If this is art, it is art because it has what we need.
If this is art, it does not fit inside. It will not grow in this light.
If this is art we may find it walking along the shore or down a long dirt road.
It has woods and fields, fence lines and foot prints. It has a beach.
If this is art, it is rich with history both human and natural. It is an art that has been neglected. It is a heritage for a generation of youth who are indigenous to globalization.
If this is art, it will be tilled and sown and harvested. It will have cattle and chickens and goats and pigs. This art will have gardens.
If this is art we will build a home and a hearth and a table for our time inside.
We will share the fruits of our labors and lay in the sand until the tide pushes us home.
We will sit warm around the fire until we fall quiet in anticipation for tomorrow's sun.
We will live in the beauty, and what we will make is everything we need.

This is only art because we need it to be art.

We need this because we have forgotten what to say when there is nothing left.

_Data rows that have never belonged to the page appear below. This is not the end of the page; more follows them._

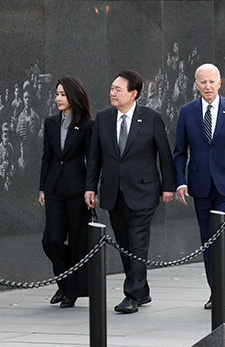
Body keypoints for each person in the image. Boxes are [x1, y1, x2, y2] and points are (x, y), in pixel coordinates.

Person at [85, 69, 176, 314]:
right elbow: (95, 157)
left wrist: (169, 186)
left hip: (144, 191)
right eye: (112, 88)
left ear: (133, 94)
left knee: (138, 243)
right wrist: (89, 188)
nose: (112, 93)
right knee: (124, 243)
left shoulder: (151, 118)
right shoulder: (103, 118)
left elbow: (164, 154)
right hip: (114, 192)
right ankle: (142, 289)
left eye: (118, 89)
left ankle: (131, 295)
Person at [172, 63, 225, 309]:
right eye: (202, 82)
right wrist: (180, 182)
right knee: (207, 238)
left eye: (211, 81)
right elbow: (179, 152)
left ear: (219, 83)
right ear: (196, 84)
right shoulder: (187, 111)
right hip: (200, 185)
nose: (207, 86)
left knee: (224, 235)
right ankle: (216, 290)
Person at [38, 76, 94, 308]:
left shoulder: (87, 124)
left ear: (73, 96)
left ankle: (70, 290)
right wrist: (42, 187)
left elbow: (92, 160)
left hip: (77, 190)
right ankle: (65, 281)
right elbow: (47, 157)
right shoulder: (50, 122)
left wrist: (91, 188)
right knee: (51, 240)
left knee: (78, 240)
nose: (58, 98)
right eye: (57, 94)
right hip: (53, 189)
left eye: (63, 94)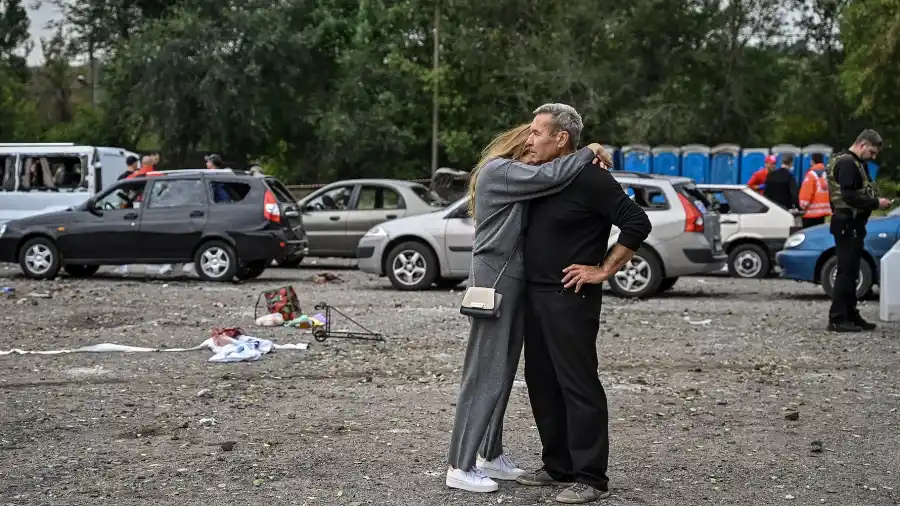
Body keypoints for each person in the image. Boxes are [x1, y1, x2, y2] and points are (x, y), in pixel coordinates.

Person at [446, 104, 611, 494]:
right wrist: (591, 151)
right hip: (496, 284)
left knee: (501, 373)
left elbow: (554, 178)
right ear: (520, 145)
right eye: (531, 139)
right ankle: (460, 464)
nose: (535, 147)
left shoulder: (523, 175)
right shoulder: (501, 172)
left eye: (540, 137)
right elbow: (555, 172)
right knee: (483, 373)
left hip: (514, 284)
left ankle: (489, 453)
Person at [515, 143, 651, 504]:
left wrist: (604, 270)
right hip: (535, 296)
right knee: (541, 382)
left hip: (571, 298)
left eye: (537, 131)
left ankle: (592, 477)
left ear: (561, 138)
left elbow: (638, 222)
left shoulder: (591, 178)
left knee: (578, 384)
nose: (530, 138)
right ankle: (558, 466)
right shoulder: (542, 178)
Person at [826, 129, 892, 332]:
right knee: (846, 272)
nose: (872, 157)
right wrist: (876, 203)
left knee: (852, 271)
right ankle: (838, 318)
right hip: (847, 223)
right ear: (862, 144)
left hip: (852, 224)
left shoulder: (855, 163)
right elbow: (849, 197)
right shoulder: (847, 163)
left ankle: (851, 314)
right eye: (871, 152)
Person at [798, 153, 831, 228]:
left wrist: (802, 206)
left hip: (811, 213)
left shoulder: (811, 174)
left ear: (812, 161)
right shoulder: (826, 174)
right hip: (823, 212)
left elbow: (806, 193)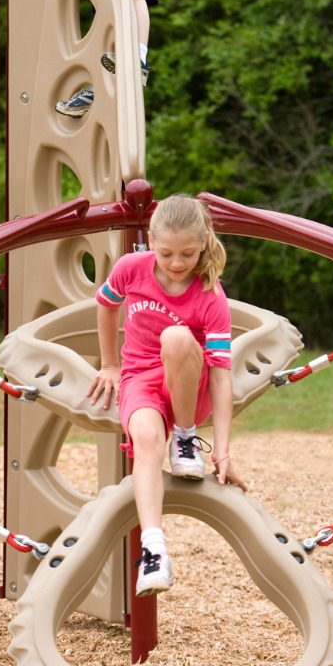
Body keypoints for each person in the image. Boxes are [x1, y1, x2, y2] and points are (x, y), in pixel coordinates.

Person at [88, 194, 247, 597]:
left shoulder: (210, 295)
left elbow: (221, 375)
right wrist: (109, 364)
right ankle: (154, 549)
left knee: (175, 337)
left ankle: (187, 437)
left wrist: (223, 450)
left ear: (205, 242)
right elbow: (105, 306)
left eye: (188, 254)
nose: (177, 263)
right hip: (140, 378)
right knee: (144, 439)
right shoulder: (130, 269)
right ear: (150, 242)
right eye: (167, 253)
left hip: (188, 386)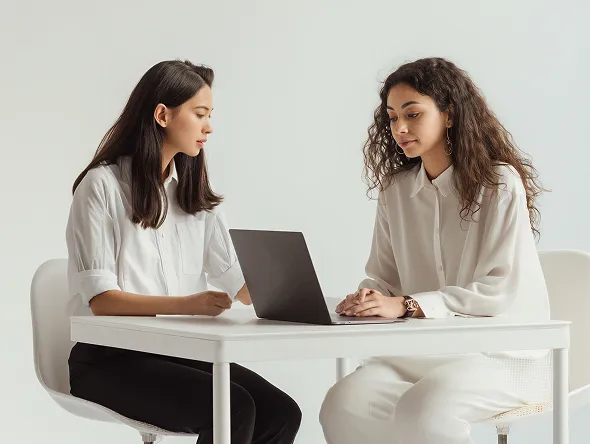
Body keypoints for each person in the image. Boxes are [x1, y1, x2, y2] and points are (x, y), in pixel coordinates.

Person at [66, 60, 301, 444]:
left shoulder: (194, 194)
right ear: (162, 114)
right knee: (234, 409)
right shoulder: (102, 186)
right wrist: (189, 304)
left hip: (177, 351)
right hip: (110, 360)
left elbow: (242, 286)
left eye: (210, 115)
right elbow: (102, 301)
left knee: (282, 413)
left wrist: (307, 297)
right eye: (200, 114)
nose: (209, 126)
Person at [319, 57, 550, 444]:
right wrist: (370, 297)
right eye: (392, 118)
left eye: (412, 114)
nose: (400, 128)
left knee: (425, 409)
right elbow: (383, 276)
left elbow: (496, 289)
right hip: (422, 351)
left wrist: (407, 305)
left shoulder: (498, 184)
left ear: (449, 115)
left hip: (504, 355)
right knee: (343, 403)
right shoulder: (396, 190)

What happens when we have nothing to communicate with but our own voice and gesture? Exposed to the elements we should not stop making. We must build a fire, build a shelter, build a home, and build a community. We build what we need.

It is time for a new condition, or rather the oldest condition. It is a condition where we cannot wait to make; we must act because we need warmth and food and company. With this condition we find our true creative agency, inherent in all human beings. To create, to innovate, and to adapt, are mindless pursuits as vital as our sex drive. They allow us to exist. But today we are being rendered impotent, as our ability to innovate is slipping away as we are provided for so carefully in the habitat of our institution.

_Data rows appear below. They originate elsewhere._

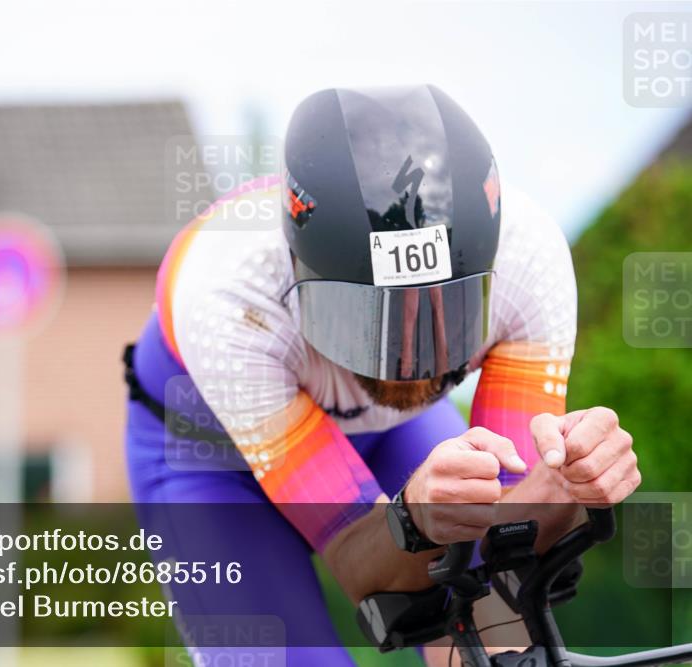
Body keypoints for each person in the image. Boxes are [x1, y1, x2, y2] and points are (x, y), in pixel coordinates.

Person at [123, 85, 641, 666]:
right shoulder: (232, 294)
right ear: (299, 267)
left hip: (393, 430)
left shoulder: (528, 261)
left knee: (502, 633)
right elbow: (361, 566)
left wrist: (567, 489)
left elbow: (507, 547)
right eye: (367, 319)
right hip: (209, 459)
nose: (408, 359)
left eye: (446, 311)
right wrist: (418, 517)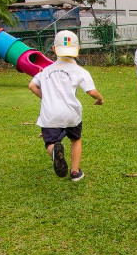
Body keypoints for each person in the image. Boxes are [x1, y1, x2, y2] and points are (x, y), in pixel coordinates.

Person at [29, 30, 103, 181]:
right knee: (75, 139)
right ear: (78, 49)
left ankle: (54, 152)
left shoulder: (46, 71)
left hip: (50, 115)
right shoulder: (80, 71)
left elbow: (32, 86)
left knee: (50, 142)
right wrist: (100, 99)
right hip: (71, 114)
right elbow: (91, 91)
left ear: (55, 49)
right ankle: (75, 172)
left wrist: (47, 98)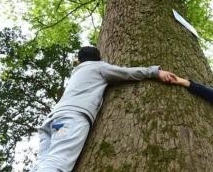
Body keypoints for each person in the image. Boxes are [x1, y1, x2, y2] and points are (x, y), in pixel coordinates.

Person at [33, 46, 178, 172]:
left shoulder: (77, 71)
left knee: (43, 164)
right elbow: (126, 73)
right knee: (57, 162)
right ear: (98, 58)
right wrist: (154, 72)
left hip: (52, 121)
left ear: (79, 60)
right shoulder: (98, 67)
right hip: (72, 117)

It is a profound admission to say we are losing our creativity. But it is not the fault of any individual; blame can only be placed on the stale warmth of our galleries and classrooms. It is so comfortable to wait inside with all of our friends. It is the world we know. We wait for the weekend, wait for our paycheck, and wait for graduation. We wait for our economy, wait for our government. We wait for the right person or the right time or the right place. We wait for retirement. We wait because it is the only thing that is asked of us. The boredom this has afflicted on my generation is strikingly apparent. The boredom starts in the classroom.

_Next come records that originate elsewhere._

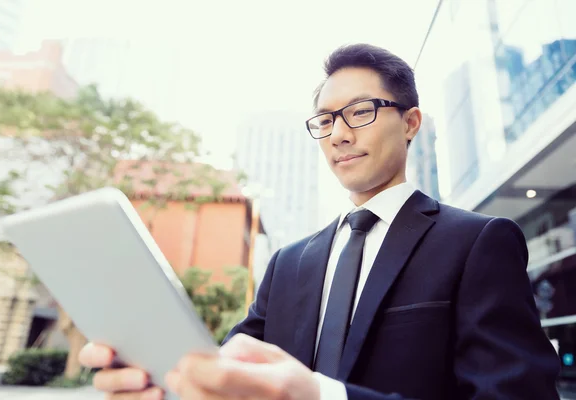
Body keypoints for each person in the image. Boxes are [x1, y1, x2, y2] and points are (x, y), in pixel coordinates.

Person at [79, 44, 561, 400]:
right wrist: (166, 381)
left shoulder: (477, 241)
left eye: (360, 112)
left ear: (411, 123)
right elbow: (231, 371)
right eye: (325, 120)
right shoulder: (289, 263)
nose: (339, 135)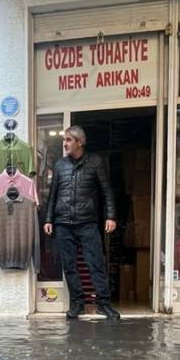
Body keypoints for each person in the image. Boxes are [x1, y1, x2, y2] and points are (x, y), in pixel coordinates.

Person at [42, 125, 119, 320]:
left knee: (96, 263)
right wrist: (49, 219)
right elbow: (53, 195)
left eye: (68, 140)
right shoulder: (60, 165)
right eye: (64, 140)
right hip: (62, 223)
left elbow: (107, 191)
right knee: (69, 265)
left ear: (79, 142)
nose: (65, 143)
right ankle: (78, 303)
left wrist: (110, 216)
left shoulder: (95, 162)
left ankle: (103, 303)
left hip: (88, 222)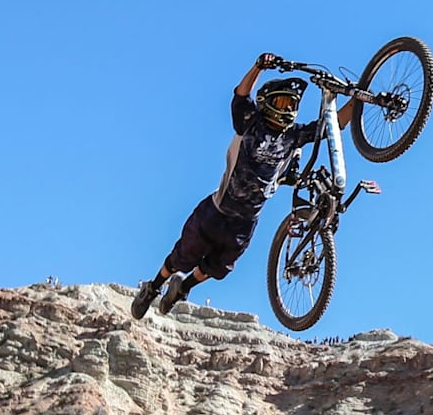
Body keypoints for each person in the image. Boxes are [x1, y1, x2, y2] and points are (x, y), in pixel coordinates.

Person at [131, 53, 357, 320]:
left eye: (291, 104)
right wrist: (258, 67)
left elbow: (334, 125)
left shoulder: (293, 136)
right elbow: (240, 95)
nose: (286, 109)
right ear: (266, 102)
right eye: (281, 102)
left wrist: (358, 98)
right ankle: (153, 287)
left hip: (246, 221)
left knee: (220, 267)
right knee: (183, 256)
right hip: (217, 210)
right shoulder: (250, 122)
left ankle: (183, 288)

It is impossible for any student indoors to engage the wonders of life on Earth with the same fascination as we do when we are a living as a wonder of life on Earth. Our insulated walls keep the wind and the rain and the sun and the snow from influencing our discussions. They keep the wonders of life on Earth out. We need to let them in.

The classroom we are building has no walls or roof or desks or chairs. There is no overhead projector. There are no computers, there are no televisions. We have replaced text books with advice from good neighbors. There are now forests and fields and sand and soil. There is our majestic river. Here beauty is unavoidable; the artists can rest from their attempts to make it. We can find comfort in the simple making or a warm fire, a garden, a house, or a movement.

We must bring down the walls of our classrooms and galleries and let the light shine in because the sterility of the institution offers no connection between humanity and what we need.
What we need is here, but we do not know it.